Task details
Write every record below out exactly; no images.
======== Supplied records
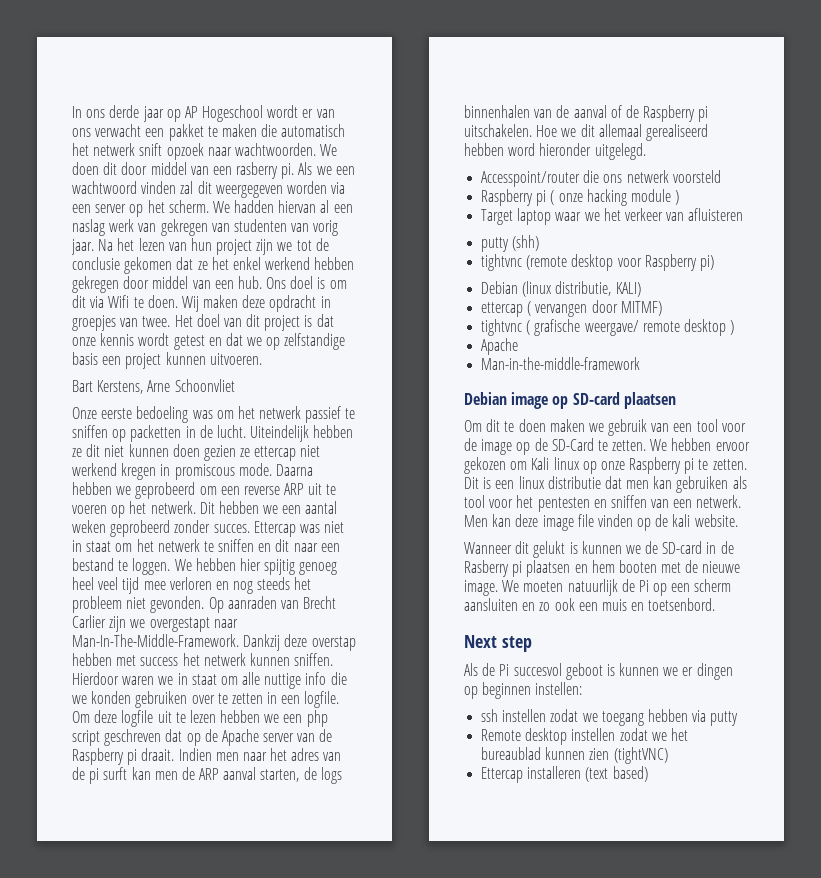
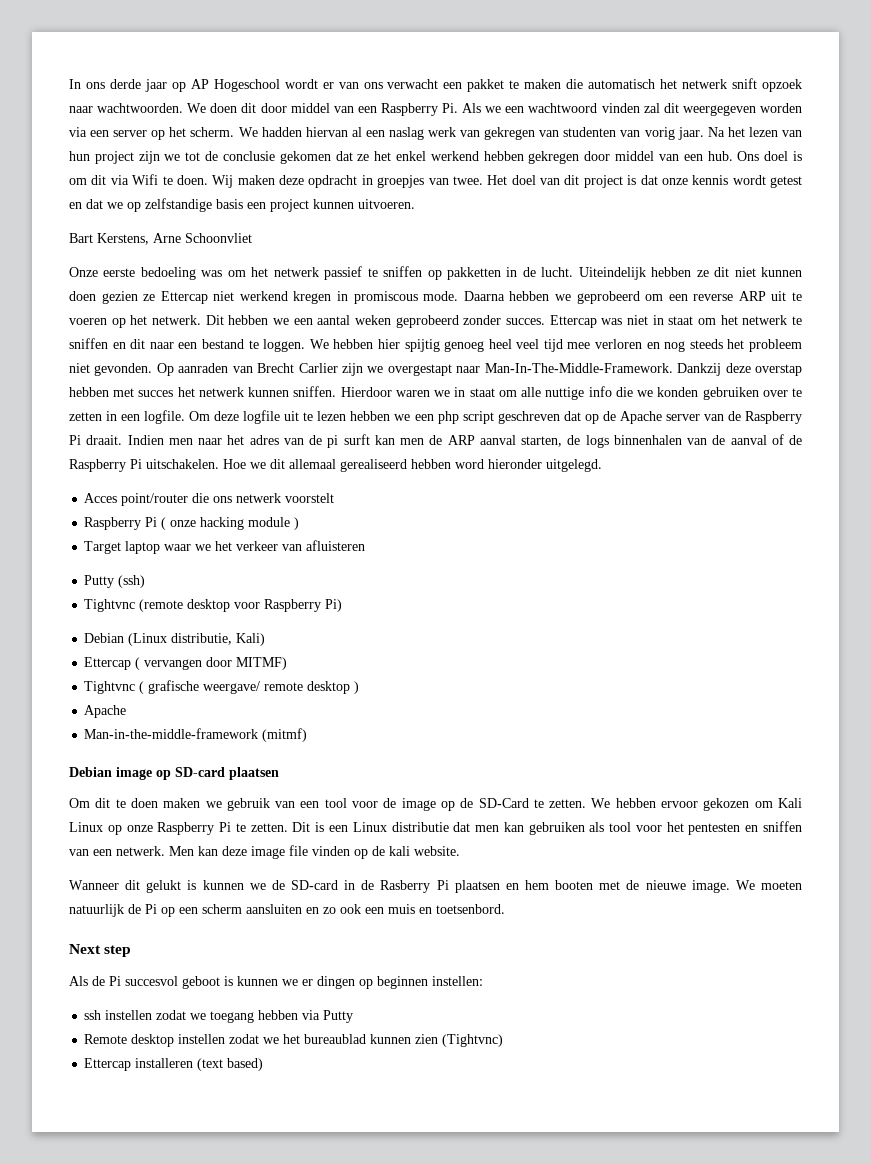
[236,162,295,179] rasberry pi. -> [380,103,459,116] Raspberry Pi.
[130,425,182,442] packetten -> [446,267,501,280] pakketten
[254,446,297,461] ettercap -> [160,291,208,304] Ettercap
[140,657,179,666] success -> [138,390,174,397] succes
[127,749,138,765] pi -> [69,435,81,445] Pi
[698,106,709,122] pi -> [130,459,142,469] Pi
[481,171,581,187] Accesspoint/router -> [84,493,189,506] Acces point/router
[672,170,721,183] [481,189,547,206] voorsteld // Raspberry pi -> [285,493,335,503] [84,517,158,530] voorstelt // Raspberry Pi
[481,235,540,252] [481,254,523,271] putty (shh) // tightvnc -> [84,575,146,588] [84,599,136,612] Putty (ssh) // Tightvnc
[699,255,714,271] [481,281,641,297] [481,302,524,317] pi) // Debian (linux distributie, KALI) // ettercap -> [325,599,343,612] [84,633,266,646] [84,657,132,670] Pi) // Debian (Linux distributie, Kali) // Ettercap
[481,319,523,336] tightvnc -> [84,681,136,694] Tightvnc
(641, 363) none -> [262,728,308,742] (mitmf)
[553,457,580,470] linux -> [69,822,103,832] Linux
[684,458,695,474] pi -> [219,822,232,832] Pi
[518,476,545,489] linux -> [352,822,387,832] Linux
[512,561,523,577] pi -> [436,880,449,890] Pi
[710,711,739,726] putty -> [323,1010,354,1023] Putty
[613,747,668,764] (tightVNC) -> [442,1034,504,1047] (Tightvnc)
================
Solution
[236,162,295,179] rasberry pi. -> [380,103,459,116] Raspberry Pi.
[130,425,182,442] packetten -> [446,267,501,280] pakketten
[254,446,297,461] ettercap -> [160,291,208,304] Ettercap
[140,657,179,666] success -> [138,390,174,397] succes
[127,749,138,765] pi -> [69,435,81,445] Pi
[698,106,709,122] pi -> [130,459,142,469] Pi
[481,171,581,187] Accesspoint/router -> [84,493,189,506] Acces point/router
[672,170,721,183] [481,189,547,206] voorsteld // Raspberry pi -> [285,493,335,503] [84,517,158,530] voorstelt // Raspberry Pi
[481,235,540,252] [481,254,523,271] putty (shh) // tightvnc -> [84,575,146,588] [84,599,136,612] Putty (ssh) // Tightvnc
[699,255,714,271] [481,281,641,297] [481,302,524,317] pi) // Debian (linux distributie, KALI) // ettercap -> [325,599,343,612] [84,633,266,646] [84,657,132,670] Pi) // Debian (Linux distributie, Kali) // Ettercap
[481,319,523,336] tightvnc -> [84,681,136,694] Tightvnc
(641, 363) none -> [262,728,308,742] (mitmf)
[553,457,580,470] linux -> [69,822,103,832] Linux
[684,458,695,474] pi -> [219,822,232,832] Pi
[518,476,545,489] linux -> [352,822,387,832] Linux
[512,561,523,577] pi -> [436,880,449,890] Pi
[710,711,739,726] putty -> [323,1010,354,1023] Putty
[613,747,668,764] (tightVNC) -> [442,1034,504,1047] (Tightvnc)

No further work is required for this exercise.